╭──

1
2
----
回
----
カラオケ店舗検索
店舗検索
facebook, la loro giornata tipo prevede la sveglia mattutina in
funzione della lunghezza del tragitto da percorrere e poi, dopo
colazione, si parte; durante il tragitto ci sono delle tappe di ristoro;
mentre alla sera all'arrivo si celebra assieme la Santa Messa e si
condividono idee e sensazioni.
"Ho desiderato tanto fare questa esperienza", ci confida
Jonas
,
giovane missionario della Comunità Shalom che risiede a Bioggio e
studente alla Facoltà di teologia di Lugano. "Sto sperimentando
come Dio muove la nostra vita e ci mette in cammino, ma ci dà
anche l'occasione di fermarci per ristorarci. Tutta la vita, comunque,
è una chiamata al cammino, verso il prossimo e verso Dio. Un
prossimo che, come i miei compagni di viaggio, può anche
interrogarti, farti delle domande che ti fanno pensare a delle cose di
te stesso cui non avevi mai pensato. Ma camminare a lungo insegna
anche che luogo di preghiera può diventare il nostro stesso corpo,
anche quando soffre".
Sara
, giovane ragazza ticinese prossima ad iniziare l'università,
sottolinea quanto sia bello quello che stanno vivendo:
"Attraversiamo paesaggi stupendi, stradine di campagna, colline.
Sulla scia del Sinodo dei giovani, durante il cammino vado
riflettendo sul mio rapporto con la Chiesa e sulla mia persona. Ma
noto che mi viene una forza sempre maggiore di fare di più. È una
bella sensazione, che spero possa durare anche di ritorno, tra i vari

╰──

=== Work order ===
Search the entries for the word "alla", then list each line that holds it.

=== Answer box ===
mentre alla sera all'arrivo si celebra assieme la Santa Messa e si
studente alla Facoltà di teologia di Lugano. "Sto sperimentando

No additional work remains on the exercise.